Each element of Nogs sunglasses can be rearranged giving the wearer dozens of styles in one frame


Remember the days when you could create an empire between the fireplace and the couch? 

Offering a dose of nostalgia for a time when dreams could be created one colourful block at a time is Nogs sunglasses – a fledgling company that creates frames which can be dismantled and rebuilt depending on a wearer’s mood or the occasion. 

Nogs sunglasses are completely modular, with each element of the frame able to be changed to provide a different look. 

Each box of Nogs sunglasses contains colourful, trendy or timeless options, the company reports. The first collection is centred around the “geek is in” trend with bold, colourful frames. 

A Indiegogo campaign with a goal of £20,000 has been launched to enable the company to extend its range of designs, colours, accessories and add a children’s range.

Nogs founder, Laurent Albouy, highlighted to OT: “Nogs wants to change the way we perceive eyewear, no longer as a costly necessity but as a fashion statement, a place for creative expression.” 

The company reports that assembling and disassembling the frames is a quick task because of its screwless design. The parts are clipped together with the help of a single tool that is attached to the frame. 

Asked by OT for his take on the concept, dispensing optician James Dawson said he thought it was a great idea for the consumer in principle. 

The flexibility in colour combinations will mean the product offers something for almost everyone, he shared.

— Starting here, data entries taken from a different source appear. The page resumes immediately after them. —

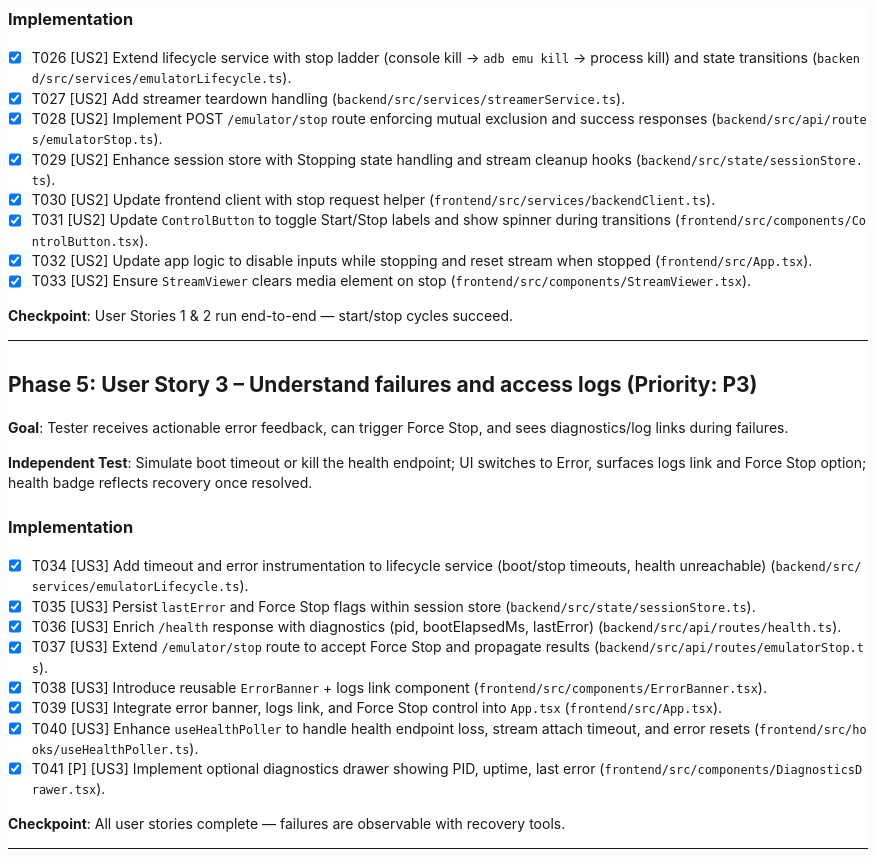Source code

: ### Implementation

- [X] T026 [US2] Extend lifecycle service with stop ladder (console kill → `adb emu kill` → process kill) and state transitions (`backend/src/services/emulatorLifecycle.ts`).
- [X] T027 [US2] Add streamer teardown handling (`backend/src/services/streamerService.ts`).
- [X] T028 [US2] Implement POST `/emulator/stop` route enforcing mutual exclusion and success responses (`backend/src/api/routes/emulatorStop.ts`).
- [X] T029 [US2] Enhance session store with Stopping state handling and stream cleanup hooks (`backend/src/state/sessionStore.ts`).
- [X] T030 [US2] Update frontend client with stop request helper (`frontend/src/services/backendClient.ts`).
- [X] T031 [US2] Update `ControlButton` to toggle Start/Stop labels and show spinner during transitions (`frontend/src/components/ControlButton.tsx`).
- [X] T032 [US2] Update app logic to disable inputs while stopping and reset stream when stopped (`frontend/src/App.tsx`).
- [X] T033 [US2] Ensure `StreamViewer` clears media element on stop (`frontend/src/components/StreamViewer.tsx`).

**Checkpoint**: User Stories 1 & 2 run end-to-end — start/stop cycles succeed.

---

## Phase 5: User Story 3 – Understand failures and access logs (Priority: P3)

**Goal**: Tester receives actionable error feedback, can trigger Force Stop, and sees diagnostics/log links during failures.

**Independent Test**: Simulate boot timeout or kill the health endpoint; UI switches to Error, surfaces logs link and Force Stop option; health badge reflects recovery once resolved.

### Implementation

- [X] T034 [US3] Add timeout and error instrumentation to lifecycle service (boot/stop timeouts, health unreachable) (`backend/src/services/emulatorLifecycle.ts`).
- [X] T035 [US3] Persist `lastError` and Force Stop flags within session store (`backend/src/state/sessionStore.ts`).
- [X] T036 [US3] Enrich `/health` response with diagnostics (pid, bootElapsedMs, lastError) (`backend/src/api/routes/health.ts`).
- [X] T037 [US3] Extend `/emulator/stop` route to accept Force Stop and propagate results (`backend/src/api/routes/emulatorStop.ts`).
- [X] T038 [US3] Introduce reusable `ErrorBanner` + logs link component (`frontend/src/components/ErrorBanner.tsx`).
- [X] T039 [US3] Integrate error banner, logs link, and Force Stop control into `App.tsx` (`frontend/src/App.tsx`).
- [X] T040 [US3] Enhance `useHealthPoller` to handle health endpoint loss, stream attach timeout, and error resets (`frontend/src/hooks/useHealthPoller.ts`).
- [X] T041 [P] [US3] Implement optional diagnostics drawer showing PID, uptime, last error (`frontend/src/components/DiagnosticsDrawer.tsx`).

**Checkpoint**: All user stories complete — failures are observable with recovery tools.

---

“It would be likely to appeal to those who change their fashion frequently,” he elaborated.  

However, Mr Dawson explained that the range would need to develop before there was a strong market for the product. 

“The actual choice of colour options, finishes and shapes would need to be greater to allow the consumer to build their own portfolio,” he added. 

There could also be potential issues with the fit of the sunglasses, Mr Dawson highlighted. 

“Relying on consumers to build their own could lead to issues with compliance,” he concluded.